Welcome to Becomning Closer! 

Communion Meditations (2014)


Originally scheduled for August 24

During World War II both the Nazis and the allies invented, independently, a method of battling the new science of radar. It was called chaff. It looks very much like the wrapper of an ordinary piece of gum, with aluminum foil on one side only. You wouldn’t think this would be very much of a problem for radar, but it is. The strips of foil are technically known as tuned dipoles. They are cut to a very precise length which matches the wavelength of the radar system to be confused. The result is that they show up as much larger than they really are. They flutter about; in so doing they leave tracks which look like those of an airplane. Eventually you can tell the airplane from the chaff — but it’s usually too late.

Have you ever wondered why they call it chaff? The term is actually used in the Bible.
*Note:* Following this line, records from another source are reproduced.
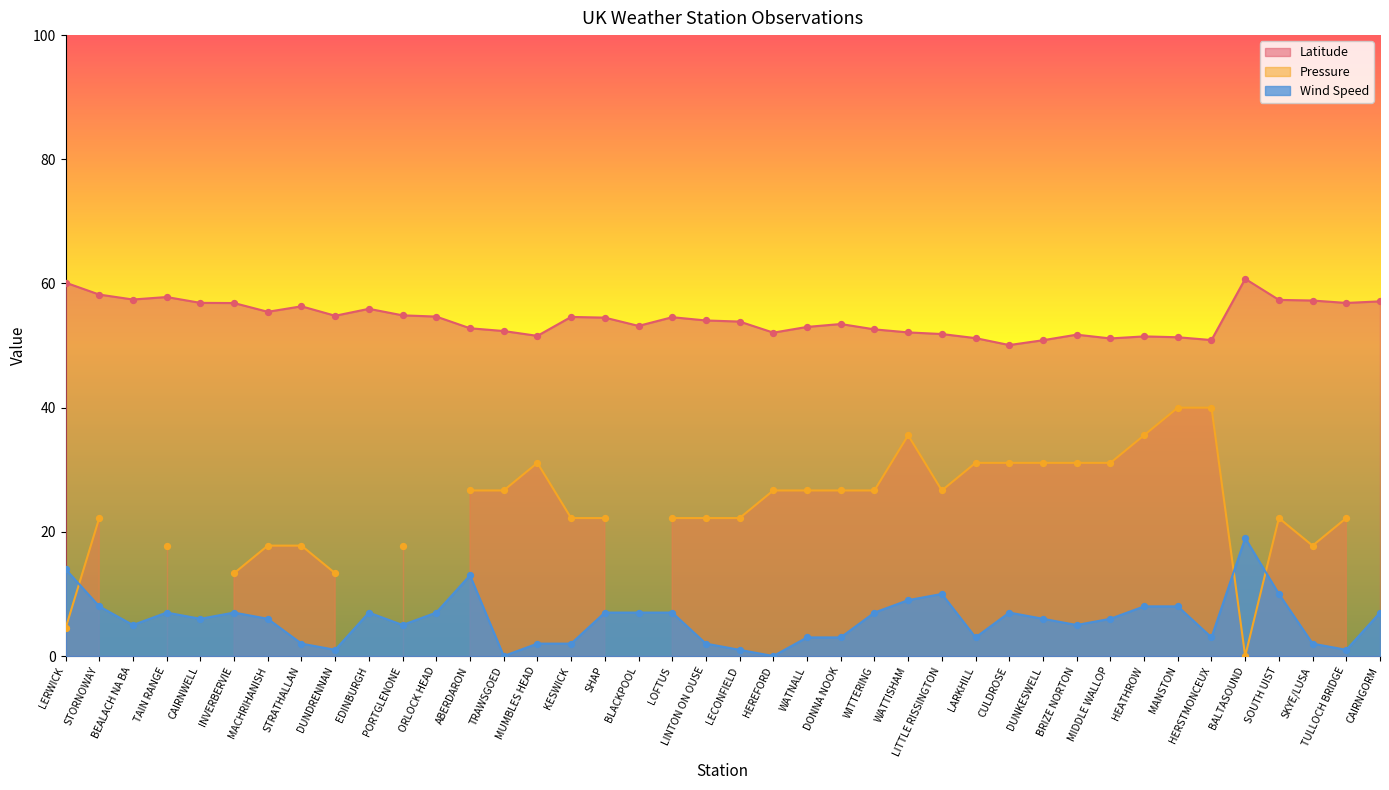

At which category is the sum across all series the highest?

BALTASOUND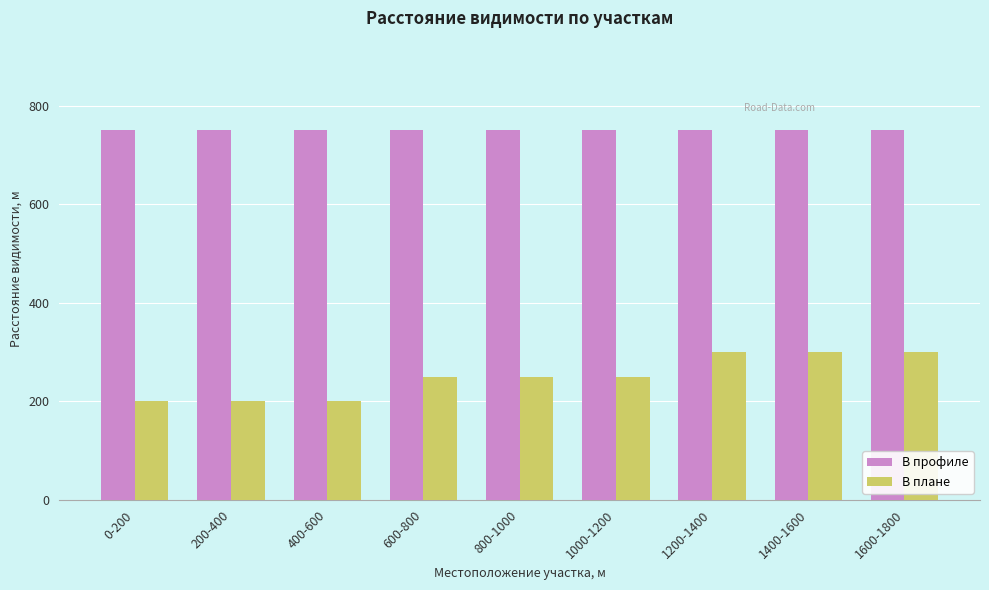

Rank the series at 1000-1200 from highest to lowest value.

В профиле, В плане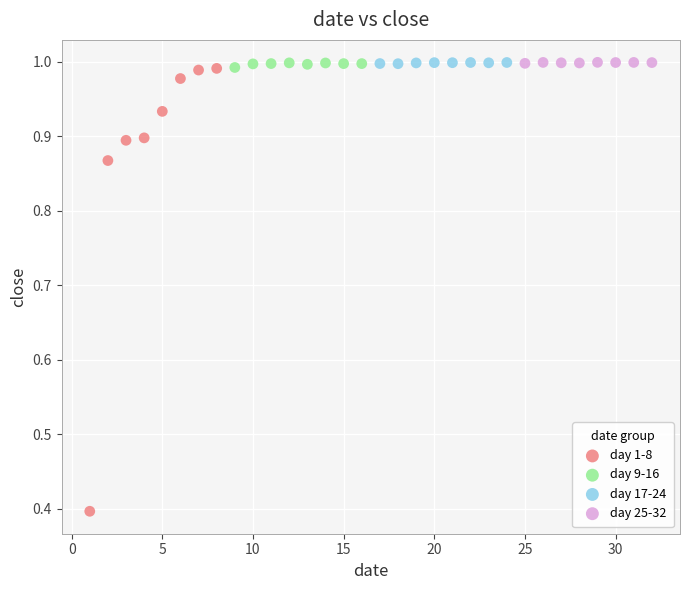

Which series reaches the minimum Y coordinate?

day 1-8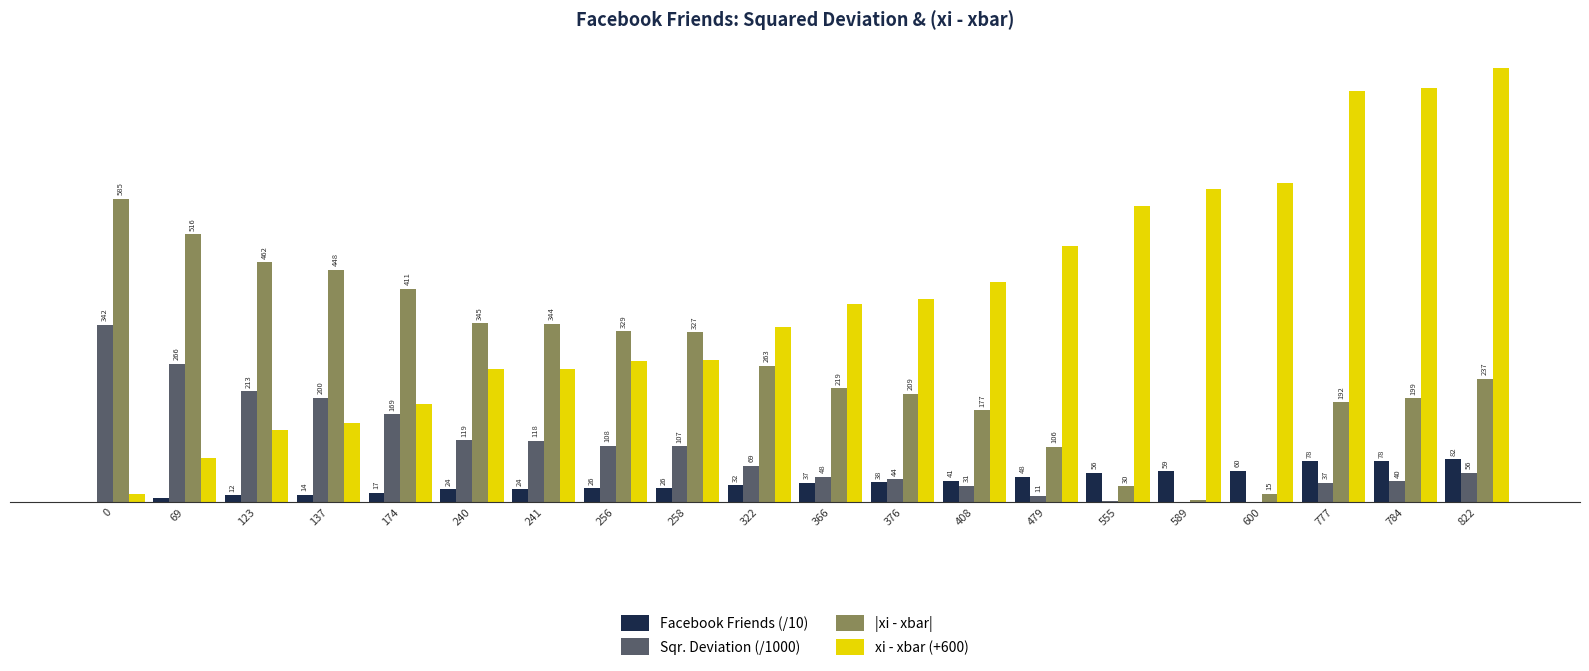

Does the chart contain stacked bars?

No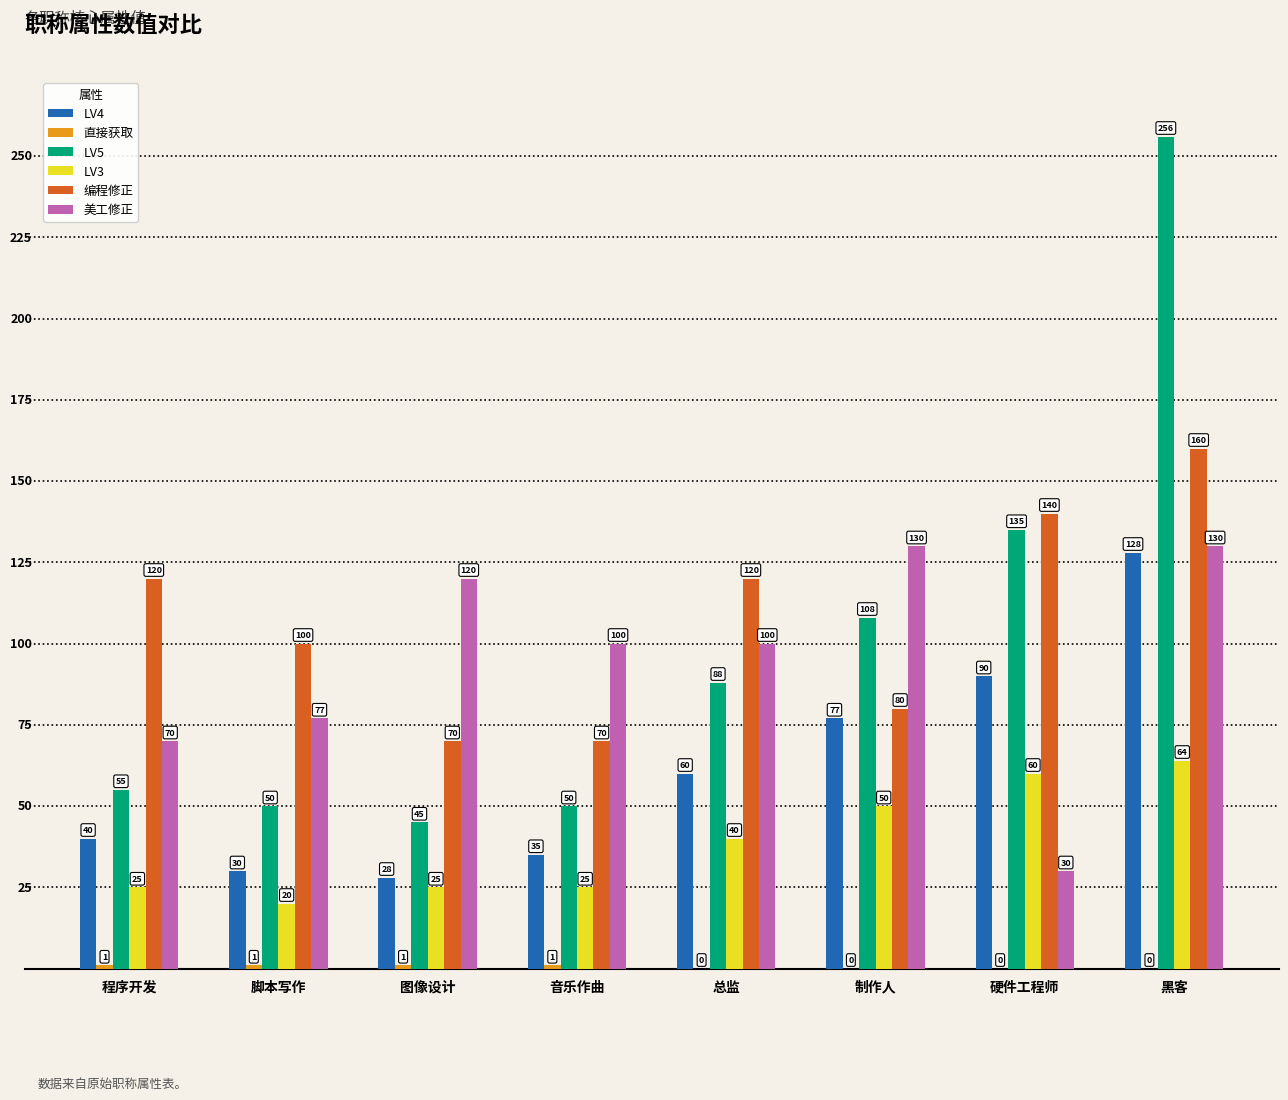

Which label corresponds to the largest value in the chart?

黑客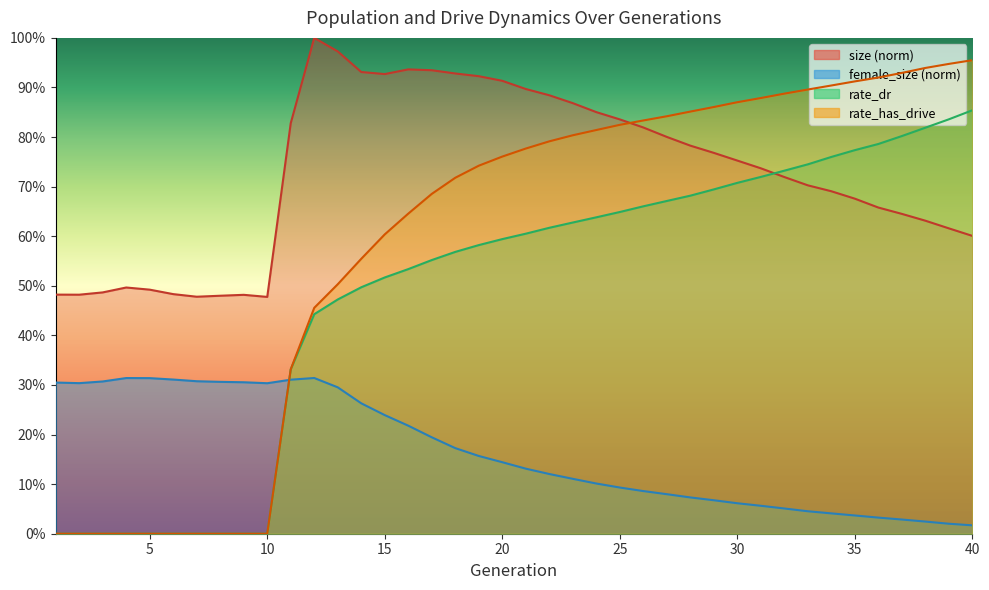

Does the chart display data point markers on the line(s)?

No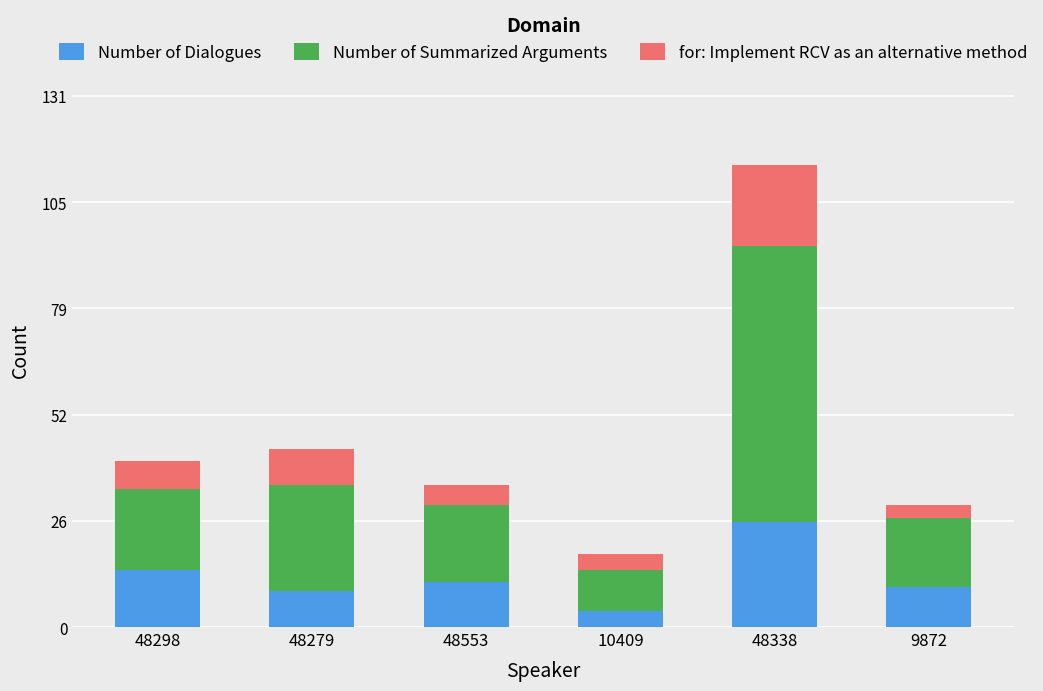

Does the chart contain any negative values?

No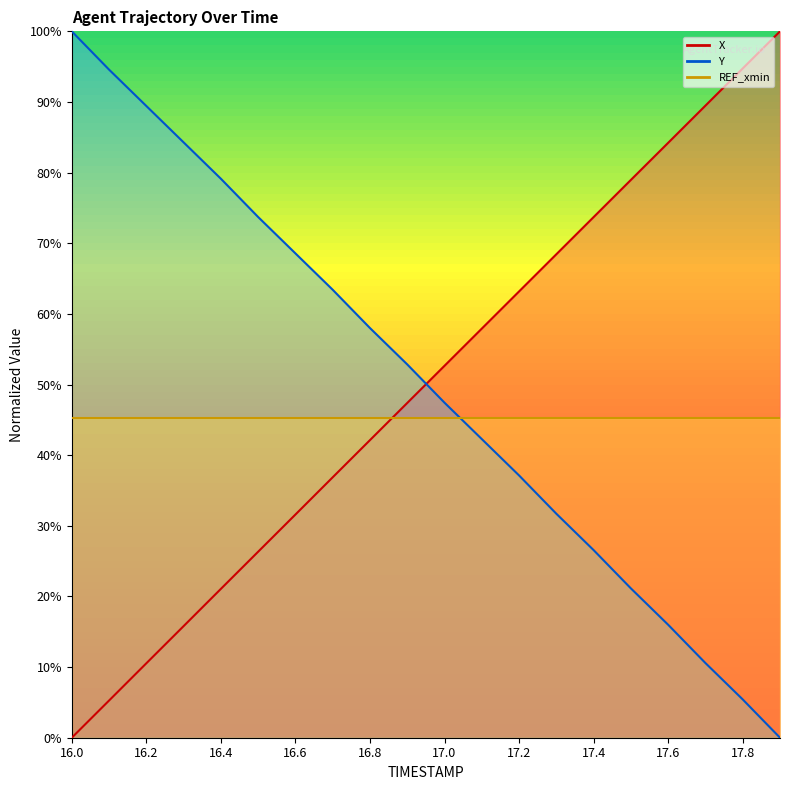

Does the chart have visible grid lines?

No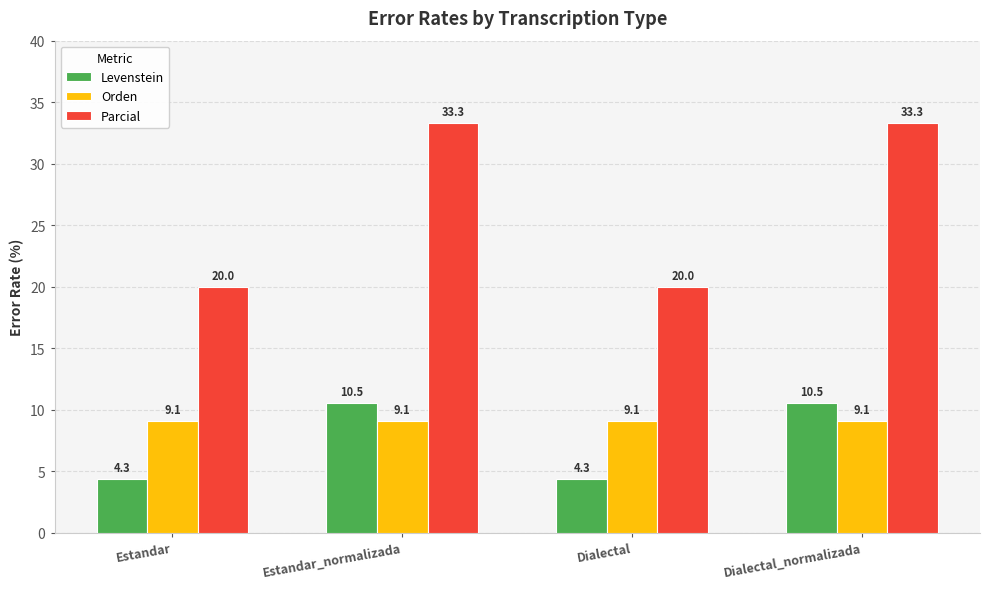

At how many categories does at least one series exceed 9?

4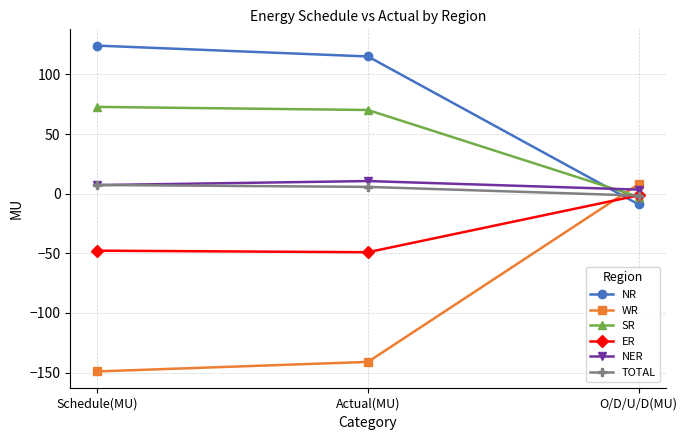

What are all the series names shown in the legend?

NR, WR, SR, ER, NER, TOTAL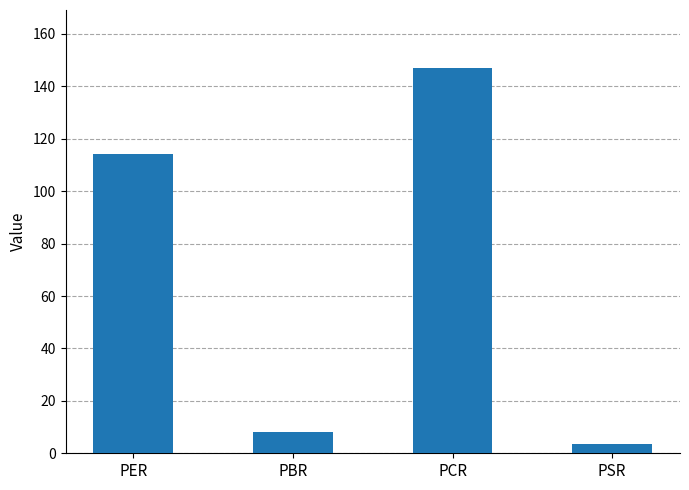

Which category has the highest value across all series?

PCR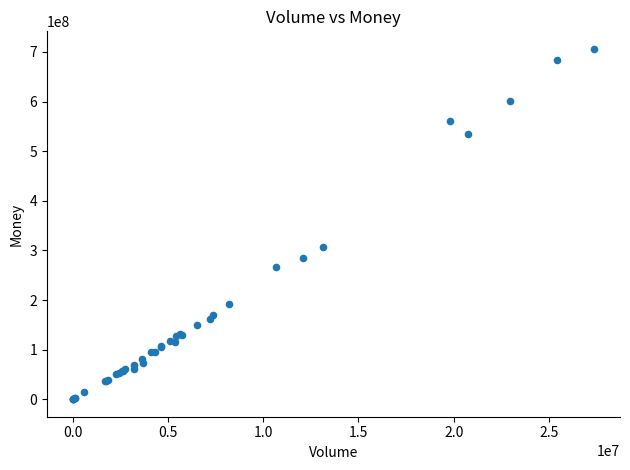

What Y value in the scatter plot is closest to 353168048?

307723069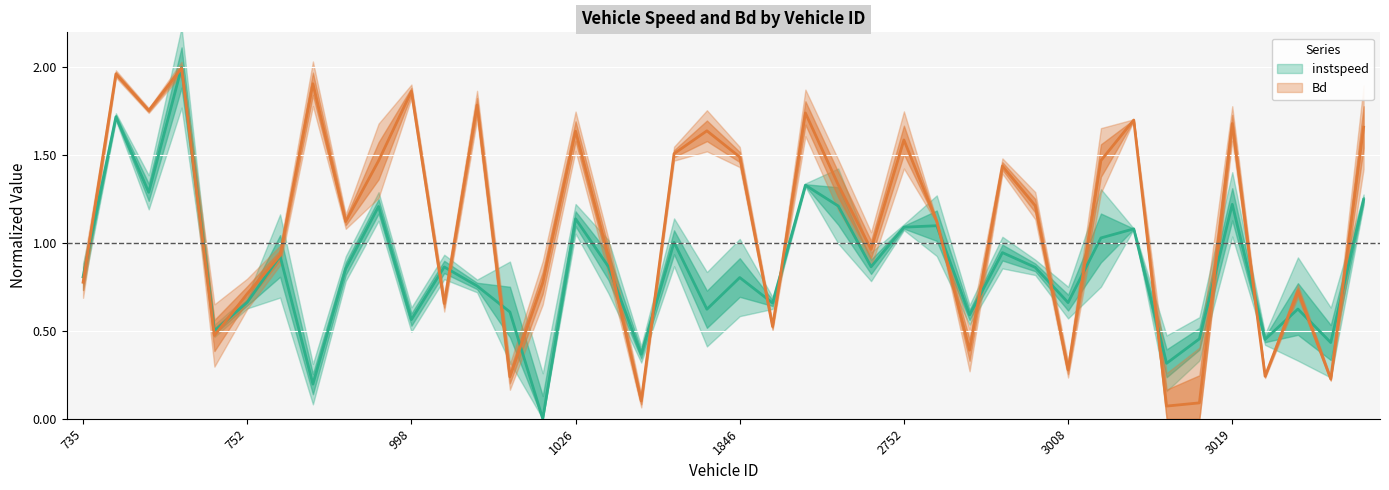

How many data points does each series have?

40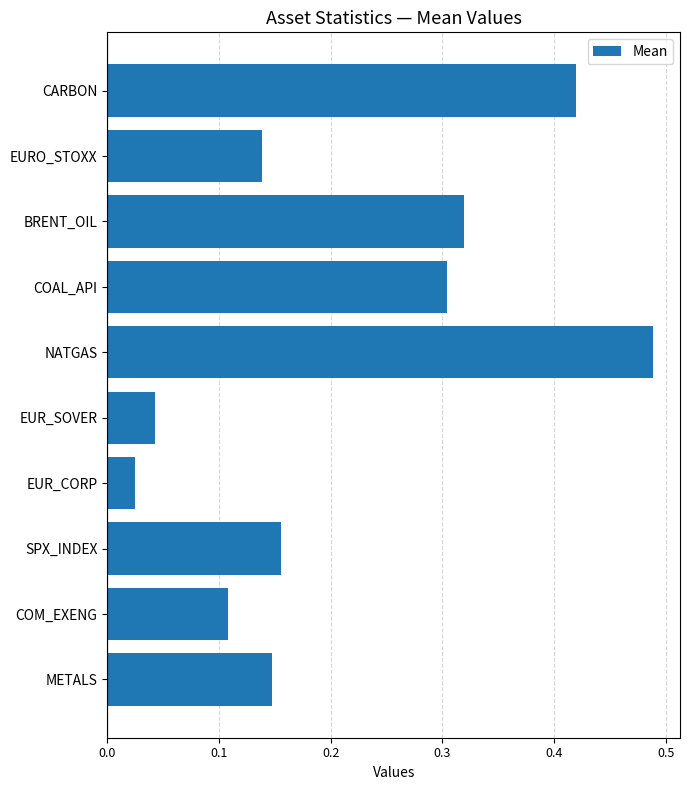

Rank the categories by value from highest to lowest.

NATGAS, CARBON, BRENT_OIL, COAL_API, SPX_INDEX, METALS, EURO_STOXX, COM_EXENG, EUR_SOVER, EUR_CORP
It describes a part of the wheat plant which is discarded.  To separate wheat from chaff – it’s called winnowing – you toss the grain in the air when there’s a good wind blowing.  Chaff, being very light, is blown along with the wind while the heavier grain falls back on to the threshing floor.  If you do this a sufficient number of times, the chaff gets blown off the wheat.  The real chaff is very light, blown along with the wind and has to be separated from the real wheat – that’s why the tinfoil chaff was named that way.  Real chaff is lightweight and worthless – fit only to be burned.

That’s what John the Baptist was warning people about.  Speaking of Jesus, he said:

"His winnowing fork is in His hand, and He will thoroughly clear His threshing floor; and He will gather His wheat into the barn, but He will burn up the chaff with unquenchable fire."

(Matthew 3:12 NASB)


We are warned that communion should begin with a period of self-examination; “Let a man examine himself.”  So – are you lightweight chaff or the heavier grain?

·         Chaff is blown around by the wind – every new fad picks up the chaff.  These people seek the grace of God without the Lordship of Christ.  As a result, they are constantly looking for a new way to remain comfortably idle in the church.

·         Wheat, being heavier,  takes Christ seriously.  These are the folks who bear fruit – and are willing to do so even when there’s work involved.

Those looking at you from the outside often can’t tell the difference.  That’s why we are called to examine ourselves – take the view from the inside.  If you feel like you are just floating along in church, take warning.  In communion we partake of the body and blood of Christ – something which should never be taken lightly.